## Task details
Produce an exact copy of the line containing "БИРЮЛЬКИ №696. КОРПОРАТИВНАЯ" and of every line after it in the material below, ending with the final line.

## Supplied information
BEGIN
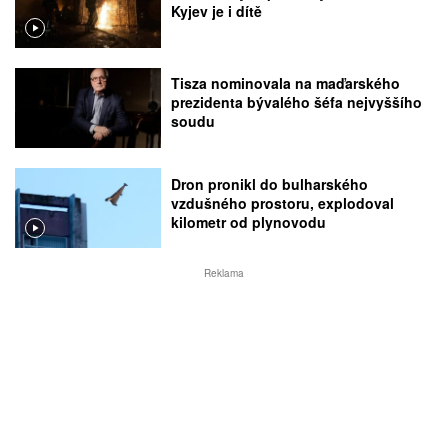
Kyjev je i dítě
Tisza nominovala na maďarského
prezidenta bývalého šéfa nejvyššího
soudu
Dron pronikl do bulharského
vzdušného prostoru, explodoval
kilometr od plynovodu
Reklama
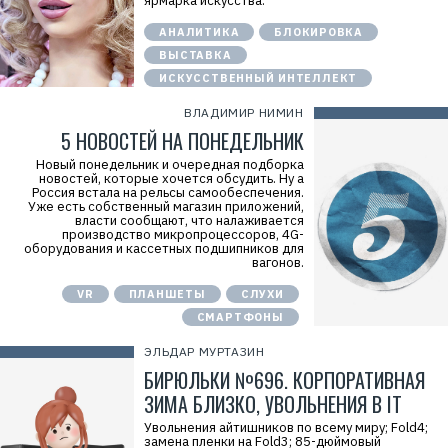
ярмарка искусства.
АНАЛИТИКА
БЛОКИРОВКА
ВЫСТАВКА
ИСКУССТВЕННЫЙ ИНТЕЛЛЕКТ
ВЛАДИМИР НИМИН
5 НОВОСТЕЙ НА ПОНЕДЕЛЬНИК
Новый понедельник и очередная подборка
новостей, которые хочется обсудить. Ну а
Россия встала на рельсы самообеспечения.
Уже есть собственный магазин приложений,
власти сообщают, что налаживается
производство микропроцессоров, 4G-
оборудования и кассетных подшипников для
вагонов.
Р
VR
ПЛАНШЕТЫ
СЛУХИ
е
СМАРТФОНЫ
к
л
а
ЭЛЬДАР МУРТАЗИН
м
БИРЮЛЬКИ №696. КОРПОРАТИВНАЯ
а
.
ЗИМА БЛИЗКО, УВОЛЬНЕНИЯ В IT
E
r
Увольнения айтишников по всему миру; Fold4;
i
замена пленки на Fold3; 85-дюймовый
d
END
## Solution for this task
БИРЮЛЬКИ №696. КОРПОРАТИВНАЯ
а
.
ЗИМА БЛИЗКО, УВОЛЬНЕНИЯ В IT
E
r
Увольнения айтишников по всему миру; Fold4;
i
замена пленки на Fold3; 85-дюймовый
d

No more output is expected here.